Mobile Messaging Platforms As Internet Gatekeepers

By now, we all recognize that the dominant and growing mobile messaging clients are more than just chat apps — they instead have transformed into a mobile browser of sorts, the gateway that helps billions now access the Internet. Whether with FB Messenger or iMessage or basic SMS here in the west, or juggernauts like WeChat, Whatsapp (FB) or Line in Asia, these apps provide the sandbox where billions of people communicate with others all day long. They’re so big now, they’re platforms, and because mobile app distribution is such a bitch, they are also gatekeepers of the Internet.

A generation ago, lawsuits were filed against web browsers about fair practices — but in a mobile world, where messaging apps are now the dominant mobile platforms, there are no boundaries. These apps can do whatever they want. They can experiment with new services (like Facebook launching “M,” its AI assistant), or they can block access to another service (like in the case of WeChat blocking Uber in China). With mobile being the largest technology market the world has ever seen (and growing), how do entrepreneurs leverage the ecosystem dynamics to piggyback on the distribution potential of these platforms?

Unfortunately, I am not sure there is a good answer. was purchased by Facebook, and was only seed funded. One could argue all the messaging platforms will build their own full mobile app stores (beyond what FB did), as others have begun to. The apps could start using deep linking to push people to apps and charge for the toll, but then they’d be pushing people outside their apps — this is another reason people are trying to build AI bots to pick up on natural conversations and keep things going inside their apps.

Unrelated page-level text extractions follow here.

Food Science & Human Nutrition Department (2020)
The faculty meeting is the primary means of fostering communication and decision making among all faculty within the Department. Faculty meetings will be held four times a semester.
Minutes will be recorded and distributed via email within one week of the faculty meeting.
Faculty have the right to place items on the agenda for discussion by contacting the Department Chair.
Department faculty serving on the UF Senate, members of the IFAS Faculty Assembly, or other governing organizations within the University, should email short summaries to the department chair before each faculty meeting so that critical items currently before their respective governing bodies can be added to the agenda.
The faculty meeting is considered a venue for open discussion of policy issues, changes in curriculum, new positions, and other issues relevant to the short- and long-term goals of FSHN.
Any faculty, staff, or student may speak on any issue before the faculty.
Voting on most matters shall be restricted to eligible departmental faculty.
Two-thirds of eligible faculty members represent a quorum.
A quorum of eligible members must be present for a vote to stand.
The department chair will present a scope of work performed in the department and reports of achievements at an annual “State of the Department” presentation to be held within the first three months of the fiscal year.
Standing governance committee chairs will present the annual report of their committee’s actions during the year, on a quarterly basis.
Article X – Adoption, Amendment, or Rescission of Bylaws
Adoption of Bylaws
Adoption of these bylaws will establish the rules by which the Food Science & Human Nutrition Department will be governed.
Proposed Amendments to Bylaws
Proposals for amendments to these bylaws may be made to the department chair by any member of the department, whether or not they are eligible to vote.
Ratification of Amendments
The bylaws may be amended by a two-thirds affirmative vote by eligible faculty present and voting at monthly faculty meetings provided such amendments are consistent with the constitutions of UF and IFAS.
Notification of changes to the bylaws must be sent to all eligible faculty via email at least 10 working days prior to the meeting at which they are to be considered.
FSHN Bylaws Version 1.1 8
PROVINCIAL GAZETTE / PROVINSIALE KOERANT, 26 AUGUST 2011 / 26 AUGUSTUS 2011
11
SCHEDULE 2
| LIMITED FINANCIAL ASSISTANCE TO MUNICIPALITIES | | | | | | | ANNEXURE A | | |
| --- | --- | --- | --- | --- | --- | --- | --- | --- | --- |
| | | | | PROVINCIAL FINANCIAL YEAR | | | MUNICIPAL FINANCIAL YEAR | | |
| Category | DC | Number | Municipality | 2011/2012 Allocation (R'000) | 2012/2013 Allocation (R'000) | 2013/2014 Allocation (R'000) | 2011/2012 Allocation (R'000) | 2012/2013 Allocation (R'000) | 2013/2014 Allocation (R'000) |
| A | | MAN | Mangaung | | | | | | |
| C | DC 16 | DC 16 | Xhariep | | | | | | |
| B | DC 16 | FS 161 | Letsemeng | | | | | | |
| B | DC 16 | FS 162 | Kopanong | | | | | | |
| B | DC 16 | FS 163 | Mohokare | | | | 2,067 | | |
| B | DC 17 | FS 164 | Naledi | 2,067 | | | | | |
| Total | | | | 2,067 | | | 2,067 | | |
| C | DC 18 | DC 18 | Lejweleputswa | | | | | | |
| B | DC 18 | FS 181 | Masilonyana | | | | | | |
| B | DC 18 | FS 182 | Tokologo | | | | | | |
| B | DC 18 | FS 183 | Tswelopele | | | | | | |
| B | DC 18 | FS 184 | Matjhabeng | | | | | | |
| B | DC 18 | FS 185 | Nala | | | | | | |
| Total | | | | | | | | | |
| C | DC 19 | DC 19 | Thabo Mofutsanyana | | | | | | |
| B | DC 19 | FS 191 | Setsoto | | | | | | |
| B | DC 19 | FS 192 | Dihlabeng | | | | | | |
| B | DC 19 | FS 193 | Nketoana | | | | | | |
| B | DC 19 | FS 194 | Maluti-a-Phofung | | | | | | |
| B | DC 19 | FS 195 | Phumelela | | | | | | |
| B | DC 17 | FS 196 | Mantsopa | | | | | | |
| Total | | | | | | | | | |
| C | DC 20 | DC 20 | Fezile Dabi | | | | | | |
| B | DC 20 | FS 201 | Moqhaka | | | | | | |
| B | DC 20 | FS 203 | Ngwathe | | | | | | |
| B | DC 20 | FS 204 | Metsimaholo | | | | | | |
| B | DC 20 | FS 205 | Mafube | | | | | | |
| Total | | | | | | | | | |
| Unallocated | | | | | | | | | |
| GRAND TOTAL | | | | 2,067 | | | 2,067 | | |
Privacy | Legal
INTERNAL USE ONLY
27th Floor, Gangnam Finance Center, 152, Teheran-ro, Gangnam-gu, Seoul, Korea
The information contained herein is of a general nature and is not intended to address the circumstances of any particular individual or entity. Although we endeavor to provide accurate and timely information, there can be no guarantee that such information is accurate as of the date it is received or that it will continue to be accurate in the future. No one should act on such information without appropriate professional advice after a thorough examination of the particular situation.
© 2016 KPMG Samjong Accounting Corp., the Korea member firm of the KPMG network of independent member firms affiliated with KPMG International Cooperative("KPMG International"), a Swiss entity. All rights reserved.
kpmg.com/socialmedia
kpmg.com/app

Ultimately, I wonder if the messaging platforms have too much control and no incentive to open up or threat of legislation, as mobile – like Batman – has no jurisdiction. While it may be convenient to think of messaging apps as the core command line interface for search and services on a mobile device, I believe that argument holds up better for work-collaboration apps like Slack, where people are also on laptops working and trying to get tasks done quickly. We spent the last few years marveling at iOS but also learning (the hard way) how tight a closed system can be for software distribution. Now, we will really see how a closed system at scale will hammerlock use of other apps and services.